The press has been making much of 29 binders and 2,400 pages of jottings found among the relics of baseball great Joe DiMaggio. According to Clyde Haberman in the New York Times (July 17), no one who reads those jottings will be “stumbling upon Proustian insights.” For one thing, DiMaggio was “notoriously—how to put it kindly?—frugal,” and recorded every taxi fare and tip.
DiMaggio’s teammate Whitey Ford stared at the pile of binders when he saw them. “I didn’t know this stuff existed. . . . He was a very, very private man. I don’t know if Joe would be too tickled about this.”
A typical day: “Monday, December 12, 1983. Up at 7 a.m. Had breakfast in coffee shop at 8 a.m.” He wrote these entries on hotel stationery, bread wrappers or whatever was at hand.
Reading about DiMaggio’s musings sent me back to some little red diary-appointment books that were badges of Lutheran clerical office a half-century ago. They were unearthed not for purposes of auction, but because I packed and unpacked them during a recent move.
My financial notations were as numerous as DiMaggio’s. I also wrote down quotations that I found important enough to use throughout the year. There were some practical items, such as:
1956, April 6: “Evening with Harold Fey.” Fey (pronounced “Fie”) signed me on to a half-century of life with the Century.
1956: “Accept me Lord into Thy School / And graduate me as Thy fool.” I don’t know who wrote that, but I am doing postdoc work now on that project.
While I was writing a dissertation on “infidelity”—free thought in American religion—I entered this from (presumably Edmund) Burke: “Nothing is so fatal to religion as indifference, which is, at least, half infidelity.” That’s still a useful line in the face of “the new atheism,” which is not the threat to religion that indifference poses.
Exactly 50 years ago I was a judge at two church architecture conferences and scribbled: “He leadeth me, O blessed thought, To air-conditioned chapels fraught / with cushioned pews, where I may see / The minister on closed TV.”

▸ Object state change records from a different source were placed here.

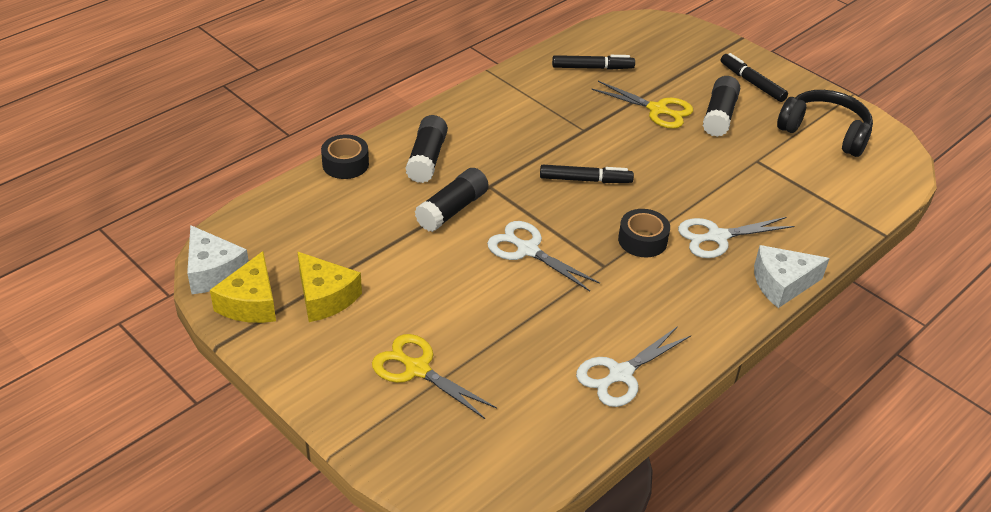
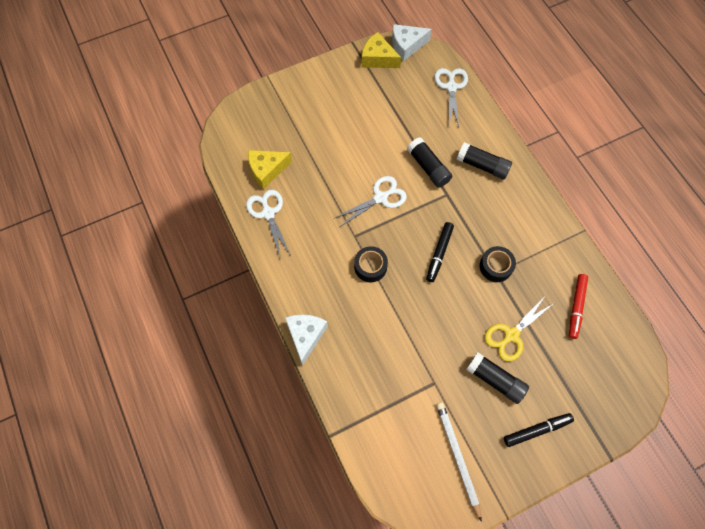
camera: 110 degrees right, 25 degrees up
(325, 297) = (372, 90): yellow cheese -> yellow cheese (267, 170)
(345, 164) = (486, 120): black tape -> black tape (496, 266)
(417, 369) = (306, 120): yellow scissors -> none
(592, 68) = (576, 307): black marker -> red marker
(717, 237) = (360, 315): white scissors -> white scissors (451, 87)
(825, 132) = (457, 457): black headphones -> white pencil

A prayer by my dissertation adviser and friend Sidney E. Mead became my mantra for 35 years of teaching: “God give me the courage to flunk my best friend tomorrow if necessary—and courage sincerely to weep with him afterward—and the ability to communicate to him why it was necessary so that he may become a constructive participant in the action.”
In 1958 my DiMaggio-like note showed that in this year when I was helping charter a new church, I earned $375 a month, but the Century raised my salary from $97.75 to $146.62 a month.
I reached back to 1954, the year I entered graduate school. Two years into marriage I entered lines from a George Eliot poem, which were applicable to my life and relationship at the time: “She had a pensive beauty, yet not sad; / Rather, like minor cadences that glad / the hearts of little birds amid spring boughs.”
Other entries show another side, a blessed rage for order. In 1953, while my mentor Jerry Brauer was having me read the Puritans, I inscribed this from Puritan preacher Richard Sibbes: “If you would see disorder, go to hell. Surely disordered places and companies are rather hells than anything else, nay, in some respects worse; for there is a kind of order even among the devils themselves.”
Scrupulous and ordered Joe DiMaggio would have approved.